[Document segment]
::::::::::

It’s been business as usual with his latest work to be adapted for the screen: George C. Wolfe’s glossy and lavish version of Ma Rainey’s Black Bottom, now streaming on Netflix. This is no routine movie-of-the-week, says every shot and scene: this is Art.

August Wilson

So solemn and respectful has been the reception of the film that a newcomer to Wilson’s work may be puzzled by the adulation. The lead performers—Viola Davis as the imperious real-live “mother of the Blues” (1886-1939) and the late Chadwick Boseman as an imaginary member of her back-up band—are almost too larger-than-life but definitely memorable. 

The play itself, though, which was Wilson’s first to be professionally produced, is clearly journeyman work: rickety in construction, poorly paced and lacking in dramatic tension until its implausible bloody dénouement. Yet at its arrival on Broadway in 1984 (when its unknown author was pushing 40), it was instantly hailed as the debut of a master dramatist. Why?

The reasons have little to do with the intrinsic merits of the play and a whole lot to do with the state of the American theater business at the time. After several decades in the background, race was again an unavoidable part of the public discourse. And in the cosy world of theater, Black voices were at last speaking for themselves and their condition.

The problem was that these voices were strident,” “confrontational,” “filled with hate.” It was one thing to read an essay by James Baldwin excoriating the deliberate blindness and doublethink of White America and nod sadly and pass on. It was something else to sit in a small off-Broadway theater and have LeRoi Jones’ furious Dutchman (1965) go off in your face like a shrapnel grenade. Can’t we look at these issues in a spirit of moderation and good-will? 

Jones’ answer was a profanity-laced “No!” He (under his Muslim name Amiri Baraka) — soon joined by Adrienne Kennedy, Suzan-Lori Parks, Ntozake Shange, Samm-Art Williams — created a body of work that transformed the white-bread art of theater all but overnight. White audiences got used to being provoked and harangued from the stage at least once a regional-theater subscription season; it was the price they paid for their humane convictions. But they didn’t have to like it. 

When a Black play came along that let one feel sentimentally guilty rather than worked-over at curtain’s fall—Lorraine Hansberry’s Raisin in the Sun is the perfect example—audiences repaid the author with inordinate admiration. 

Wilson’s unheralded appearance in 1984 arrived like a gentle shower in the desert. His plots were laced with frustrations and defeats for their predominantly Black characters, but their sufferings were presented as taking place in the bad old days, not in the street outside the theater. And they expressed those sufferings in a colorful stream of chat and invocation which occasionally rose to a kind of vernacular poetry. There were no expressionistic dramaturgical tricks to puzzle out the meaning of; just plain folk passing the time in familiar settings, living and partly living, just like us.

::::::::::

[Required action A]
Answer these questions using the essay on August Wilson:
(i) Who directed the film of Ma Rainey's Black Bottom, and where is it streaming?
(ii) In what year did the play arrive on Broadway?
(iii) Which Lorraine Hansberry play does the essay call the perfect example of a Black play that let audiences feel sentimentally guilty?
[Required action B] Write the next few sentences of the essay on August Wilson, starting after its final sentence.

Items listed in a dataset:
::::::::::

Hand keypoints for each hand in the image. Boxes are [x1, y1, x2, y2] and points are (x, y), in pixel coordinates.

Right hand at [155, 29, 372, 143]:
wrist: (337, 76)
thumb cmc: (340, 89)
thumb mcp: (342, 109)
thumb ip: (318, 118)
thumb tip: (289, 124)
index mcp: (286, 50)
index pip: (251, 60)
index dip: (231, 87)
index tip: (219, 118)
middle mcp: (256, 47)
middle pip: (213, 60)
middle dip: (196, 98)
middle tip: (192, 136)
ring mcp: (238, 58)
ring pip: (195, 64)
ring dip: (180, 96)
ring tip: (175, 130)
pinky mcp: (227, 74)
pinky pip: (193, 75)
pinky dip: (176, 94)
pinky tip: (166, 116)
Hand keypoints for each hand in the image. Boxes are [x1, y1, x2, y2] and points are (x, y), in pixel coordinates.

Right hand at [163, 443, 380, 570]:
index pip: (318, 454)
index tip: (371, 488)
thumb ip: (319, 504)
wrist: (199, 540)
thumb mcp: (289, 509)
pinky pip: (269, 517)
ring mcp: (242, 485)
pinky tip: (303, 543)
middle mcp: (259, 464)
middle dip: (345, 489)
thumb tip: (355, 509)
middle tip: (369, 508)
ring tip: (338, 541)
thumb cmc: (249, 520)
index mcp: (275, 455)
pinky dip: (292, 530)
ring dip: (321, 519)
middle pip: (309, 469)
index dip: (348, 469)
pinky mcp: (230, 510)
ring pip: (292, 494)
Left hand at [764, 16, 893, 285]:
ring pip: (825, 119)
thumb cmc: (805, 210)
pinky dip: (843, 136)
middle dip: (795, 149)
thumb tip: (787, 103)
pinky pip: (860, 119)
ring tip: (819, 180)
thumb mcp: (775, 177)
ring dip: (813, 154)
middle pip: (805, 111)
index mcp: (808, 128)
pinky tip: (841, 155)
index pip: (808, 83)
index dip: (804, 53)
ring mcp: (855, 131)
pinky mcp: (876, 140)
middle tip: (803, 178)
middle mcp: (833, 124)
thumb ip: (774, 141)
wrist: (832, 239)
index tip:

::::::::::

[Answer area A]
(i) George C. Wolfe; Netflix.
(ii) 1984.
(iii) Raisin in the Sun.

[Answer area B]
Best of all, we were promised not just one or two “sequels” but a full ten plays, one set in each decade of the 20th century, invoking the Black journey from accepted oppression to a painfully-won agency and self-liberation. Wilson was turned, long before he earned the title, into one of the finest playwrights of the 20th century.

I believe Wilson himself was utterly guiltless of posing as the grandiose icon of Black artistry his acolytes have made of him. His public voice, outside the theater, was unfailingly modest, moderate, earnest to a fault.

The best way of getting an impression of the man himself, his craft, his intentions, and his ambitions emerges in his own words in George Plimpton’s searching 2005 Paris Review interview. There we get the clear sense of a writer who knows exactly who he is and what he’s doing. Wilson says his first ambition was to be a poet, and that he still writes as a lyric poet does. He acknowledges writing in intermittent bursts of inspiration. He concedes his struggles to piece these fragments together in a smooth, plausible dramatic flow.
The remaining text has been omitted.